By Gwyn Wright
A FORMER Avon lady was left to die on the floor of her apartment in Mossley after she swallowed a lethal cocktail of morphine tablets and sleeping pills during a drug binge with her cousin.
Emma Edwards, 29, of Waterton Lane, had been taking the drugs with Karl Woodhead but when she collapsed, he failed to call an ambulance and fled the property.
Miss Edwards was later found dead by another friend who was visiting the flat for a sleepover.
Toxicology tests showed a high concentration of morphine in her blood, plus traces of zopiclone and the anti-epilepsy drug pregabalin.
At an inquest in Stockport, Woodhead, 38, of Mossley, was due to give evidence about the tragedy on October 15 last year but failed to show after he was admitted to hospital following a overdose of diazepam.
The hearing was told Miss Edwards who became an Avon rep in 2016 and lived alone in Mossley had been taking drugs to block out memories of bullying in her childhood.

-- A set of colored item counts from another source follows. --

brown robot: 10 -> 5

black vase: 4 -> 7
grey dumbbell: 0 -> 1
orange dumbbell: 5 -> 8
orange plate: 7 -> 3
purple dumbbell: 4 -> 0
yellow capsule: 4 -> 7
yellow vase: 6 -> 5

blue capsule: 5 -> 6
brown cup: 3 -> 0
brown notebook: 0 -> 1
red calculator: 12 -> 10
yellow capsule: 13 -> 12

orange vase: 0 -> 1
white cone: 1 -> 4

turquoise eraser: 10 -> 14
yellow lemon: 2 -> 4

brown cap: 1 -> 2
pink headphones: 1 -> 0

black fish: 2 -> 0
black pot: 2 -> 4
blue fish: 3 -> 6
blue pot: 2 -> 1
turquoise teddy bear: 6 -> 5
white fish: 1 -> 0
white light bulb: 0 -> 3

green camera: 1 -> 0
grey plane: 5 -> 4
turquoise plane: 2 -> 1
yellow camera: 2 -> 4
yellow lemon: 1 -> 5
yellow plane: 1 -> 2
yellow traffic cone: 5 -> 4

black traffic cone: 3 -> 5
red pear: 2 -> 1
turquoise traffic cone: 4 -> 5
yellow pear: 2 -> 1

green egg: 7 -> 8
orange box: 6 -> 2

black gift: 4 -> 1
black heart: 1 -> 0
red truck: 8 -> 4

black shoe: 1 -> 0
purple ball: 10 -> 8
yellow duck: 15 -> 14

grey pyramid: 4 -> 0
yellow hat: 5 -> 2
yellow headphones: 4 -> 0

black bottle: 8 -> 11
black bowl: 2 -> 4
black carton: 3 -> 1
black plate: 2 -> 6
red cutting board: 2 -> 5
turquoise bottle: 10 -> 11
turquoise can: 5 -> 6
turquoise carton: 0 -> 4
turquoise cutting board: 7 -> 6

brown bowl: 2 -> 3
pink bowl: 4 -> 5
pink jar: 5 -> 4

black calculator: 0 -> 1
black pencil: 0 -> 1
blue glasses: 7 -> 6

Her mother Cheryl Edwards told the hearing: “She was a lovely, bubbly girl. She had a lot of friends but when she was poorly, she was very, very poorly. When she was bubbly, she was high on life, when she was poorly nobody saw her.
”She had had a lot of problems with her mental health going back to her childhood and I knew she was on drugs from the very start. She smoked heroin, cannabis and took a lot of tablets. I tried to help her, but she lived on her own and it would just be ‘yes mum, no mum’ and then she would do what she wanted anyway.
“She took them to hide what she was going through. She was bullied a lot at school and did not have much confidence.”
Mrs Edwards added: “I saw her the day before she died. She was very upset because her partner had not come home over the weekend and she was okay when she first turned up, and then it was as if she had taken something just before she came to see me.
“Her eyes had sunk red and she couldn’t even look at me straight. I let her have a sleep in my room, but she left at 6pm to get home. Karl Woodhead stayed there sometimes as he was homeless. A couple of weeks after she died, I bumped into him and asked him why he left her.
”He said she was still breathing at 8am but had been taking tablets the night before. He watched her do it. I don’t understand why he didn’t phone for an ambulance after taking all those tablets?’.”
Family friend Anthony Griffiths said: “It was only the first or second time I went to her house. She seemed like she was sleeping and her cousin Karl Woodhead answered the door. She was making a grunting noise and I asked Karl whether she was okay. I said she didn’t seem right and didn’t seem normal. I said: ‘we should phone for an ambulance’ and he said she had taken some tablets.
“She also told me she had taken drugs and was very honest. We had discussions about calling an ambulance, but Karl said it was normal. I didn’t know he stayed with her from time to time and continued talking to him at the property. Emma just seemed as though she was asleep and she was breathing.
“I did not fall asleep immediately as Karl was talking but I did then fall asleep and woke up the following afternoon between noon and 1pm. Karl wasn’t there and Emma was in the same place. I said ‘Emma wake up’ but she did not wake up and I phoned for an ambulance straight away. They arrived and was told me she had died.”
Senior police coroners officer Rita Wilkinson said: ‘Mr Woodhead was known to police and known to be homeless. On October 11 this year, he was admitted to Tameside Hospital after an overdose of diazepam. He had a broken ankle.
”He is aware of these proceedings but is clearly unwell. We have been trying to make contact with him, but I am not sure you would get the clarity of evidence you require if he were here today.’
Det Con Rachel Derby told the inquest: ‘’Mr Griffiths gave the same account he has given the inquest when officers spoke to him. He said he did not know Mr Woodhead and a hospital bracelet with Mr Woodhead’s name on was found on Emma’s bed.”
Conclusion: Narrative verdict. Drug related death.